[Work to be completed] Filter the listing below down to the lines holding the word "Záclony", and copy those lines.

(Provided entries)

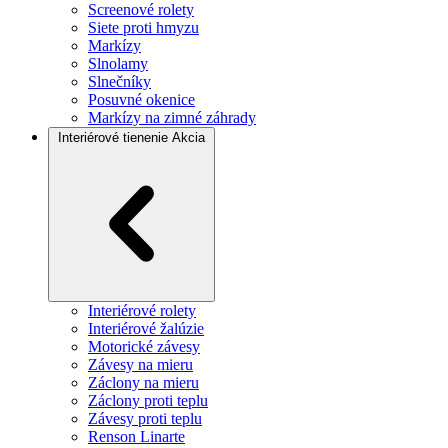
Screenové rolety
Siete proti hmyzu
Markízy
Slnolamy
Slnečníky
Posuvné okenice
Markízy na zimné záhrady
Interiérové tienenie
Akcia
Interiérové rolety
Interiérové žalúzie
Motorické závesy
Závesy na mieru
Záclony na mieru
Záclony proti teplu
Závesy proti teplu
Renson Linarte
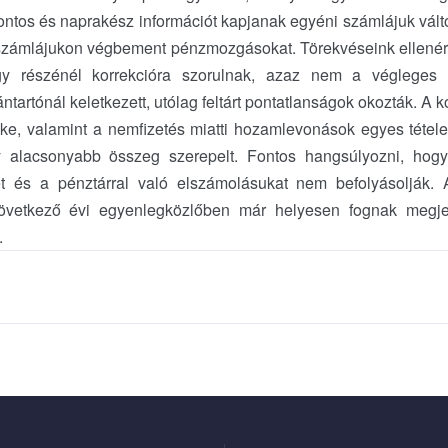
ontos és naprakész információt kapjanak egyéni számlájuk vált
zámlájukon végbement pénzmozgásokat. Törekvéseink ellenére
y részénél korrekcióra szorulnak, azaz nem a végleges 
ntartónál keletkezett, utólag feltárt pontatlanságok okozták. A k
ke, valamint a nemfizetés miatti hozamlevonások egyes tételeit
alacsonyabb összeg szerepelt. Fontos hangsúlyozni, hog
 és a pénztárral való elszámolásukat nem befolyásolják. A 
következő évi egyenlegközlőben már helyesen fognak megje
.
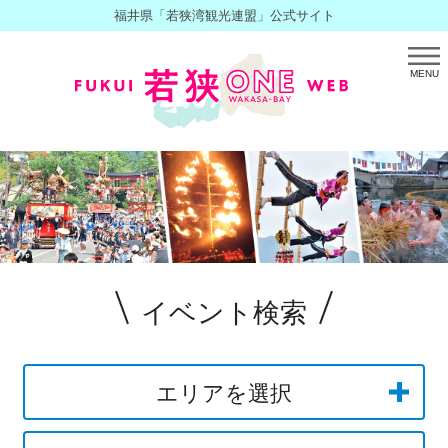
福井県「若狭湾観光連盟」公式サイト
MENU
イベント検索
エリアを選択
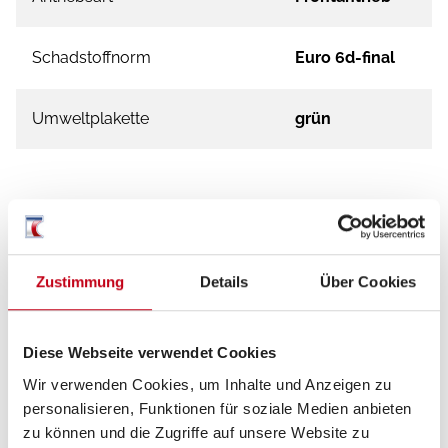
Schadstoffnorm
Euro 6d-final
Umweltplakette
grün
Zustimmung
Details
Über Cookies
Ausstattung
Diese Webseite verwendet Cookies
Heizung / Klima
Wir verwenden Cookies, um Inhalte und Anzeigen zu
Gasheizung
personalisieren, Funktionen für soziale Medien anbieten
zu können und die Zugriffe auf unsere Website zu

(End Provided entries)
(Provided entries)

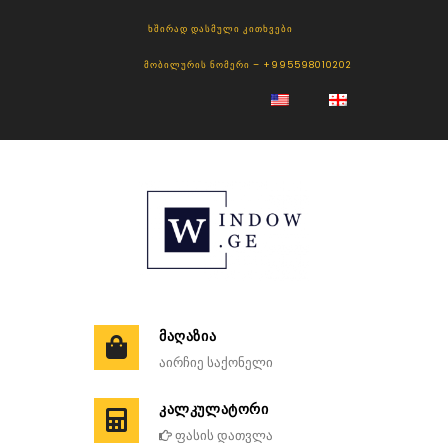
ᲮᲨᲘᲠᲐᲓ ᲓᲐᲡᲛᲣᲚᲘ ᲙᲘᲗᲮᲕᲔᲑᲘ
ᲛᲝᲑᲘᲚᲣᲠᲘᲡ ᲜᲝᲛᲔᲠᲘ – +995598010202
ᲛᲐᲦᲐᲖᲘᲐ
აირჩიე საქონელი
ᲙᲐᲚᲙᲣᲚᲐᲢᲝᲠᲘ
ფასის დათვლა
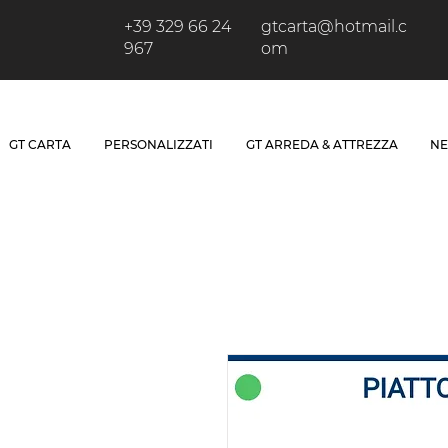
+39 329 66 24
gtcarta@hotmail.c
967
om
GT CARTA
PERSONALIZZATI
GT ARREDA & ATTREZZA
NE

(End Provided entries)
(Provided entries)

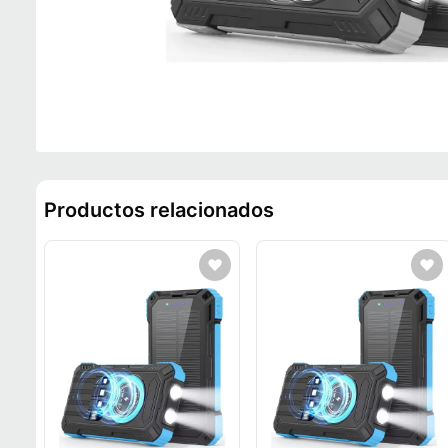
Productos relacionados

(End Provided entries)

[Solution to this problem]
Záclony na mieru
Záclony proti teplu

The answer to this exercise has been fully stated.